■ ASSIGNED TASK ■
Using the material below, copy every line where "bash" appears.
----- EXERCISE MATERIAL
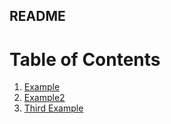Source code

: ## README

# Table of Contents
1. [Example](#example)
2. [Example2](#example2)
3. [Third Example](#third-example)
----------
----- EXERCISE MATERIAL
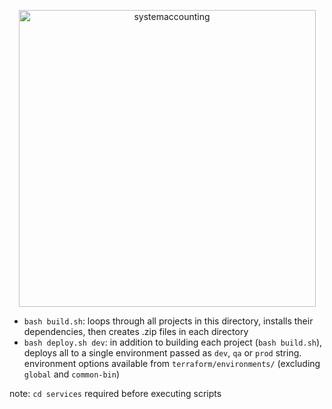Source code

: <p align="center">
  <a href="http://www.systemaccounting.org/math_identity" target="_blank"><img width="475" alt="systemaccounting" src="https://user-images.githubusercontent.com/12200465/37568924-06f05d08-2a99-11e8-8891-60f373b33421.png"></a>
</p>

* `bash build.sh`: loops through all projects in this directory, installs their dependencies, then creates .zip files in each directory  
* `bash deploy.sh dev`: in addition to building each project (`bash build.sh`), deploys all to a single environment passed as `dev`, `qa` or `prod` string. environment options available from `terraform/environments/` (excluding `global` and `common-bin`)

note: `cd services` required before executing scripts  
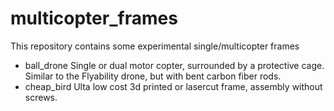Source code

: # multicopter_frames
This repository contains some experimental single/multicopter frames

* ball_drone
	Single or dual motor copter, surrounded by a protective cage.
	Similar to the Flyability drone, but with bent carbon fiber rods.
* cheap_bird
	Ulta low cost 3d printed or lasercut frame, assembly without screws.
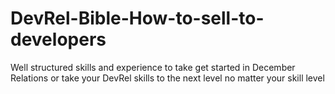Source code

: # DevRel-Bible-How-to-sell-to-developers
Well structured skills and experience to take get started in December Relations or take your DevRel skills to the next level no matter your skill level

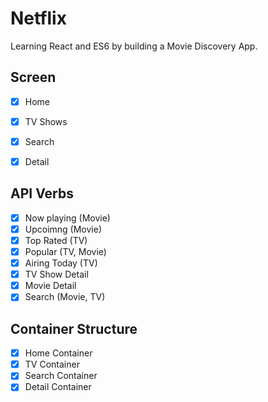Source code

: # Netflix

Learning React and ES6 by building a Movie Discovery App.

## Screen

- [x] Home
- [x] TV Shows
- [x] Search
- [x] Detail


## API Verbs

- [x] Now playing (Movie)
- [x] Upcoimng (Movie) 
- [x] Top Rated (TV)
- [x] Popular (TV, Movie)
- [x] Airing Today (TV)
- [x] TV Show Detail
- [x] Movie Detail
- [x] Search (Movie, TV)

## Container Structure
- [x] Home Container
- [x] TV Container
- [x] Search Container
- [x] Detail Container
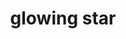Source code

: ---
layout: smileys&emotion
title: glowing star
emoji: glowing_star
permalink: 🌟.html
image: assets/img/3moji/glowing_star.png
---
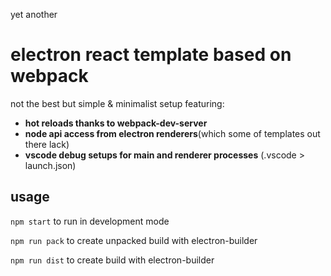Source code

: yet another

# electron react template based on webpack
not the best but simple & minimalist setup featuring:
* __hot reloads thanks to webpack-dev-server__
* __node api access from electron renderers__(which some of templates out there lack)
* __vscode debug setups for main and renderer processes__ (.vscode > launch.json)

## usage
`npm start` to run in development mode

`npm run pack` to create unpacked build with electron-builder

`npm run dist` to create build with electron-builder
----------
■ TASK RESULT ■
* `bash build.sh`: loops through all projects in this directory, installs their dependencies, then creates .zip files in each directory  
* `bash deploy.sh dev`: in addition to building each project (`bash build.sh`), deploys all to a single environment passed as `dev`, `qa` or `prod` string. environment options available from `terraform/environments/` (excluding `global` and `common-bin`)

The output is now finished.